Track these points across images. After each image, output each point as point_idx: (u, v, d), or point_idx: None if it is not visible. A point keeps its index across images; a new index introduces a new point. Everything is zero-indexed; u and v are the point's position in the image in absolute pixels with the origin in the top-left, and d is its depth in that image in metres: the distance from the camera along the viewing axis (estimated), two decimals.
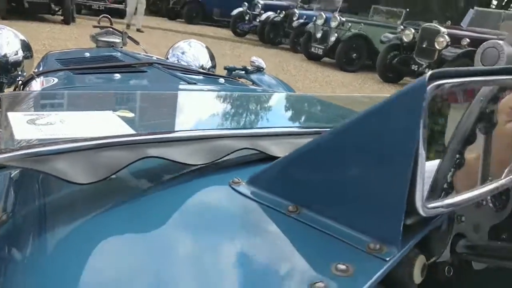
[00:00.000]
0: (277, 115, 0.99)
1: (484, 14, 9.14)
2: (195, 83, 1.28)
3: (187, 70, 1.60)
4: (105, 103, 0.82)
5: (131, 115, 0.73)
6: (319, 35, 9.78)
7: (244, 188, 0.54)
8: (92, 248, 0.46)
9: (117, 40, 2.19)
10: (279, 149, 0.58)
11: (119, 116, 0.70)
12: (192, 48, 2.50)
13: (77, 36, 7.75)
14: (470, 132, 0.57)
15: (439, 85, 0.40)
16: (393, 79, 8.55)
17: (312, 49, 9.91)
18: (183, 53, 2.45)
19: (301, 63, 9.72)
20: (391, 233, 0.41)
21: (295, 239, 0.47)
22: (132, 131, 0.66)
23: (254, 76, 2.60)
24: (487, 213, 0.90)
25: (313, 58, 10.08)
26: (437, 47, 7.34)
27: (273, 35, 12.04)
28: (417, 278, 0.49)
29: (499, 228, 0.92)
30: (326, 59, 10.10)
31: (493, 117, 0.59)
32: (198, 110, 0.87)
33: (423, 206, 0.41)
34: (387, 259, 0.41)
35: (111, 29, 2.23)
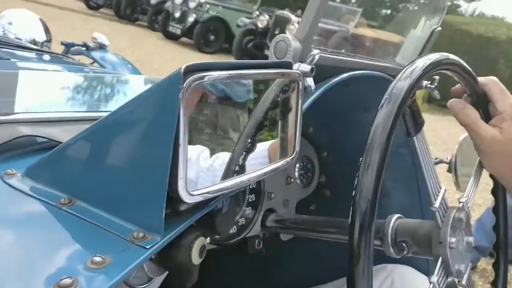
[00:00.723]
0: (83, 98, 0.92)
1: (328, 7, 9.95)
2: (8, 59, 1.14)
3: (5, 44, 1.41)
4: None
5: None
6: (177, 14, 9.64)
7: (16, 181, 0.50)
8: None
9: None
10: (69, 137, 0.54)
11: None
12: (22, 19, 2.23)
13: None
14: (263, 119, 0.61)
15: (197, 78, 0.41)
16: None
17: (170, 28, 9.74)
18: (10, 23, 2.18)
19: (158, 41, 9.48)
20: (154, 221, 0.42)
21: (60, 233, 0.45)
22: None
23: (96, 54, 2.44)
24: (295, 189, 0.99)
25: (171, 37, 9.92)
26: (288, 34, 7.78)
27: (130, 11, 11.50)
28: (196, 259, 0.51)
29: (307, 201, 1.03)
30: (184, 39, 10.02)
31: (288, 103, 0.64)
32: None
33: (187, 193, 0.42)
34: (148, 247, 0.41)
35: None
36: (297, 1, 14.03)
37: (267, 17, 8.65)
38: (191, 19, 9.39)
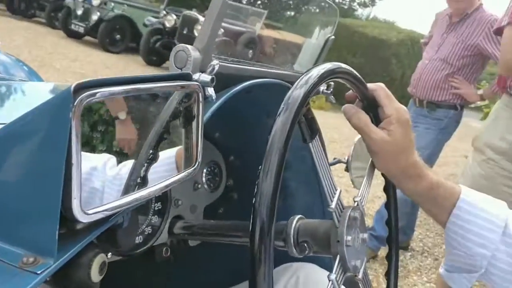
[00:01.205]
0: None
1: (236, 8, 10.10)
2: None
3: None
4: None
5: None
6: (80, 12, 9.14)
7: None
8: None
9: None
10: None
11: None
12: None
13: None
14: (164, 129, 0.60)
15: (88, 95, 0.40)
16: (156, 62, 8.70)
17: (73, 27, 9.21)
18: None
19: (59, 40, 8.91)
20: (47, 244, 0.40)
21: None
22: None
23: None
24: (203, 194, 0.99)
25: (74, 36, 9.38)
26: (196, 34, 7.74)
27: (25, 6, 10.65)
28: (95, 277, 0.49)
29: (216, 204, 1.03)
30: (88, 38, 9.53)
31: (189, 113, 0.63)
32: None
33: (82, 212, 0.41)
34: (39, 272, 0.39)
35: None
36: (204, 2, 14.00)
37: (175, 16, 8.53)
38: (95, 17, 8.95)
___
■ How to complete this task
In the listing above, the lines from the one containing "25: (313, 58, 10.08)" through the one containing "35: (111, 29, 2.23)" must be set down exactly, with no other lines.

■ Finished task
25: (313, 58, 10.08)
26: (437, 47, 7.34)
27: (273, 35, 12.04)
28: (417, 278, 0.49)
29: (499, 228, 0.92)
30: (326, 59, 10.10)
31: (493, 117, 0.59)
32: (198, 110, 0.87)
33: (423, 206, 0.41)
34: (387, 259, 0.41)
35: (111, 29, 2.23)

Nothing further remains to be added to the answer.